Now this is mostly a good thing. Every family needs that person that is the "engine", the person that pushes everyone else to grow and achieve. But sometimes it sucks to be that person and sometimes it sucks even more to live with that person... or so I presume.

"I just woke up. I just need a minute here, Mom"

 Usually I only figure out that I'm pushing myself and my husband too hard AFTER it's already happened. We don't really fight much, Tim and I. Sure, we disagree and fairly often we will verbally spar in a humorous-but-competitive way. But about twice a year, someone will politely request that the other person stow the lawnmower after using it, and it somehow degenerates into two primates shrieking at arguing with each other and angrily flinging playfully tossing a Boppy at each other while declaring that the fact that SOMEONE shoved the wedding cake into the other's face after a SOLEMN VOW not to do so should have been an indicator that THIS WAS NEVER GOING TO WORK BECAUSE WHO THE H DOES THAT?!?!?! (This happens to everyone right? No? Just us?) You see where I'm going here. Something small inexplicably boils up into something big ...or several something bigs...and it leaves everyone feeling hurt and pissed off and generally ill-done-by.

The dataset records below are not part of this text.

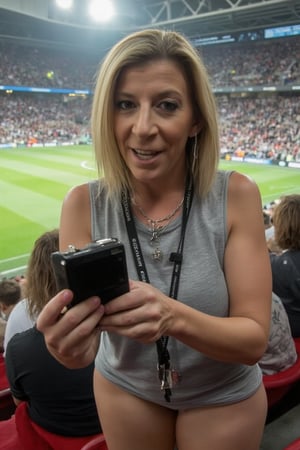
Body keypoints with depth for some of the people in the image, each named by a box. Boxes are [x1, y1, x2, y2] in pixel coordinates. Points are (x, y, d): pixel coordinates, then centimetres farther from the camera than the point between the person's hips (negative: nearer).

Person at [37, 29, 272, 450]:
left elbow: (254, 339, -20)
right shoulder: (84, 205, -20)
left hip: (224, 397, 0)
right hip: (124, 388, 1)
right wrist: (70, 346, -41)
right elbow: (84, 344, -18)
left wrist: (174, 317, -39)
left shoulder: (236, 195, -22)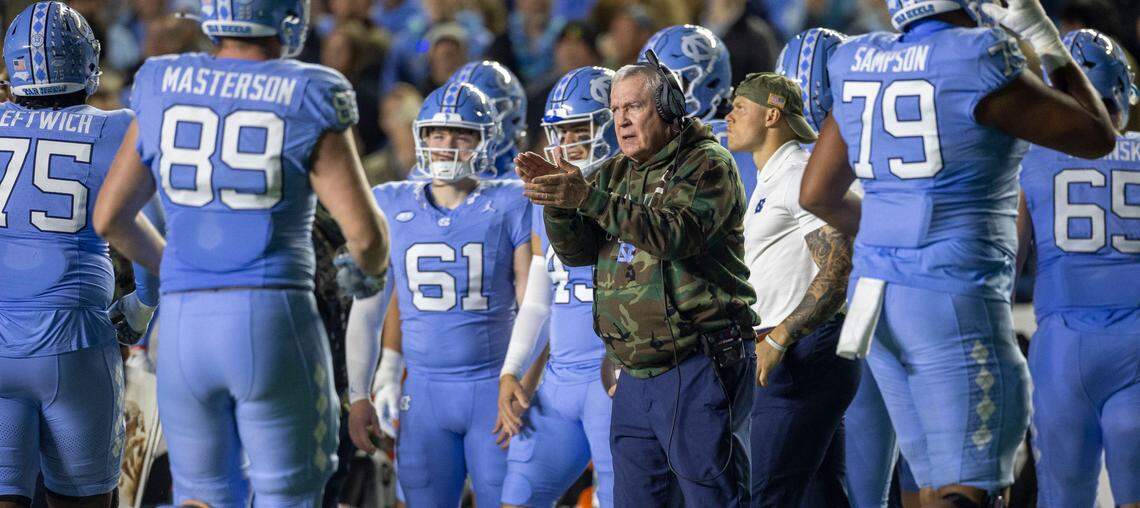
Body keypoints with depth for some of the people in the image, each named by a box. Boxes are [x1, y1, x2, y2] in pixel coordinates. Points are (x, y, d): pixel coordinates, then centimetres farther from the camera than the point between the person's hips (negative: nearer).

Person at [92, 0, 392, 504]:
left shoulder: (161, 89, 5)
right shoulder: (306, 102, -6)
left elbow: (109, 219, 13)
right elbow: (366, 234, -9)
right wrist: (371, 269, 15)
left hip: (185, 323, 3)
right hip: (274, 324, -3)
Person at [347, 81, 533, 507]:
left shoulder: (510, 207, -1)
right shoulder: (391, 206, 7)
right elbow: (367, 308, 12)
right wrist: (360, 395, 7)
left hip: (493, 389, -2)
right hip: (424, 392, 3)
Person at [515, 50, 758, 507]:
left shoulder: (708, 165, -5)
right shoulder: (616, 174, 17)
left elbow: (679, 233, -23)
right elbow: (576, 251, 9)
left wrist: (589, 198, -28)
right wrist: (557, 201, -11)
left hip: (698, 370, -8)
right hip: (636, 376, 8)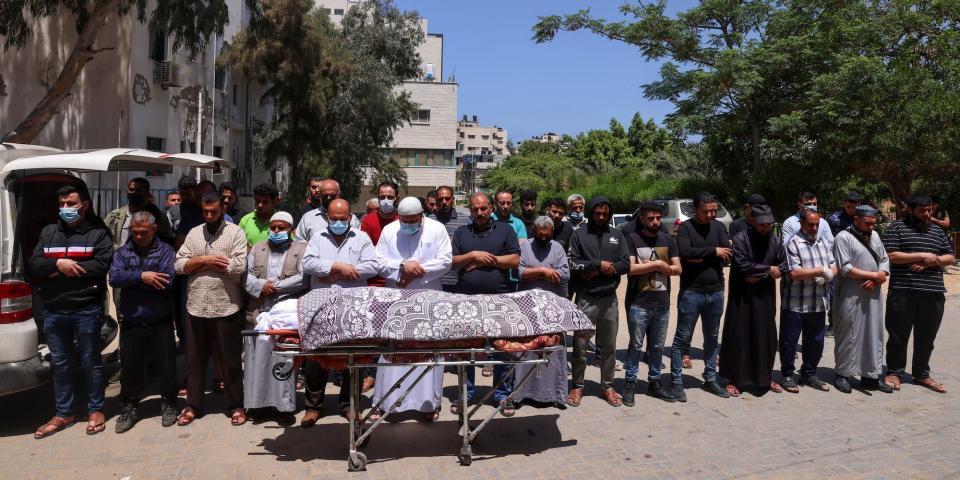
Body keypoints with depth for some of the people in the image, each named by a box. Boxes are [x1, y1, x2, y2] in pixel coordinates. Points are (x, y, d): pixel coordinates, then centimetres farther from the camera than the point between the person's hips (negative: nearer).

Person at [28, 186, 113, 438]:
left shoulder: (97, 233, 0)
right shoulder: (48, 232, 13)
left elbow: (103, 264, -14)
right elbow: (32, 265, 4)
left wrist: (68, 269, -13)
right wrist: (58, 264, -14)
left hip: (86, 310, -5)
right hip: (53, 311, 5)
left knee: (91, 362, 6)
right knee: (60, 363, 14)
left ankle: (95, 410, 18)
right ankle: (63, 414, 26)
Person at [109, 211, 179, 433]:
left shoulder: (166, 251, -3)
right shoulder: (123, 252, 8)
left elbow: (168, 282, -17)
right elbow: (114, 278, -8)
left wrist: (131, 280, -11)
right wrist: (142, 276, -20)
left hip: (160, 323, -3)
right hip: (131, 323, 3)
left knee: (167, 365, 6)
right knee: (130, 367, 11)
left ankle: (168, 405, 24)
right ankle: (129, 408, 28)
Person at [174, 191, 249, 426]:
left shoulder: (236, 233, -4)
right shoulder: (193, 233, 11)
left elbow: (239, 267, -16)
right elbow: (179, 265, 4)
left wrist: (201, 261, -8)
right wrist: (205, 259, -11)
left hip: (226, 308, -4)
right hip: (196, 307, 4)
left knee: (230, 360, 6)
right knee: (195, 359, 14)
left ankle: (236, 406, 18)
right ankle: (192, 405, 26)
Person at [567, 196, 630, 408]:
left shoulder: (617, 235, 8)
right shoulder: (579, 234, 0)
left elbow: (626, 263, 0)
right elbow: (572, 263, -8)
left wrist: (602, 270, -11)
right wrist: (598, 264, -15)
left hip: (609, 298, 3)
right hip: (585, 298, -3)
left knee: (609, 346, 11)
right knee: (580, 345, 4)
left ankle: (607, 386, 24)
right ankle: (577, 386, 18)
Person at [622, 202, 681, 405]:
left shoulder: (668, 240, 10)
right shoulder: (632, 239, -5)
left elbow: (677, 268, 3)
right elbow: (630, 268, -16)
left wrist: (647, 266, -9)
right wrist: (657, 264, -11)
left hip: (662, 303, 5)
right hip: (639, 303, -4)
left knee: (657, 346, 13)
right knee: (636, 345, 3)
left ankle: (654, 383, 25)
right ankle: (630, 383, 13)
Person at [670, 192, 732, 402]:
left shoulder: (718, 227, 7)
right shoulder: (685, 227, -6)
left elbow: (728, 255, -4)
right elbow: (686, 252, -23)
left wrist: (700, 257, -12)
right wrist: (713, 251, -15)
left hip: (716, 292, 5)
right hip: (691, 292, -5)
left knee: (712, 339, 15)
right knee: (682, 339, 0)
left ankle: (710, 379, 27)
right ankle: (676, 383, 6)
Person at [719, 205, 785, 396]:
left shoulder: (776, 241, 4)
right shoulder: (740, 239, -10)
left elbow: (781, 269, 3)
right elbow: (743, 266, -20)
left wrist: (759, 276, -12)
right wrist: (767, 269, -11)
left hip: (765, 296, 5)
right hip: (741, 296, -4)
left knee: (766, 336, 10)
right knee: (738, 337, 0)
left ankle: (765, 377, 26)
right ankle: (734, 379, 10)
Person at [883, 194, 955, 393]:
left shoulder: (937, 230, 17)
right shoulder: (897, 228, 0)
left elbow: (950, 258, 15)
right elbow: (891, 256, -11)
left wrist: (932, 261, -5)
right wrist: (923, 255, -13)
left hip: (933, 293, 5)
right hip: (903, 292, -5)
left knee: (926, 338, 11)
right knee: (899, 336, 4)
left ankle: (922, 374, 24)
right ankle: (895, 373, 15)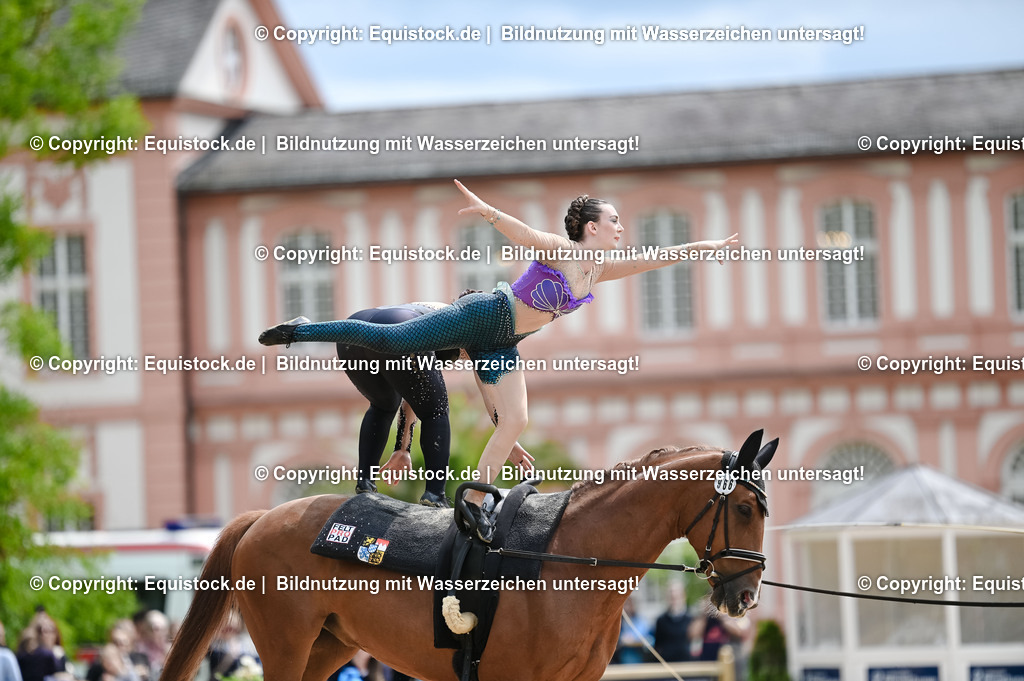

G feels ill-done-by also; the food is too slow



After some reflection we usually conclude that said argument happened because we're low on sleep and low on patience and low on quality time and just generally... low. And that the wedding cake shove-age/failure to stow lawnmower is not truly a deal breaker and that it's time to get back to the advice that I started with, namely cutting oneself and one's partner some slack. Allow for disappointments and figure out what works. Let things...and people...be imperfect and figure out how to love through flaws and despite flaws and maybe even because of flaws.

I sort of love the way she never really smiles for pictures. It's so Addie to do her own thing instead.

 Now, I know it is not really the " done thing" to blog about things like marital spats or how you are NOT achieving or succeeding. But if I had a motto for my life it would be "Tell the truth, it's the only thing worth taking the time to type." (That would be kind of a weird life motto because I don't actually type all that much. And some of what I type is fiction. So that would not be my motto. But I'm going to leave it because my brain is now too tired to think up a better one, and the blog title already tells you I'm a slacker.) And the truth is, sometimes we argue. Though not very often, thank God. But it is OK. We survive and we get better and stronger, and then we thrive.

Thriving!

After the weekend's Official Semi-Annual Dust-Up, I decided to spend the day just hanging out with the kids. Not rushing to cook, or clean, or meet friends for a playdate, or work out, or do errands, or really do much of anything. I was a slacker. We ate leftovers, I didn't clean my house, or do laundry, or check my email, or do a single errand.  I accomplished nothing. Except for...and this is the all important exception...loving my family.

What's not to love? I ask you!

Frankly, it was fantastic. And somehow doing nothing felt a lot like something I needed to do, at least for today. (Though I'm pretty sure if you followed this kind of regimen on a daily basis you'd soon be featured on a Hoarders episode). The truth is that my life...our life....is so completely and gloriously imperfect, and messy, and a total work-in-progress. But I love it. It suits me. Even when, and maybe especially when, I'm being a slacker.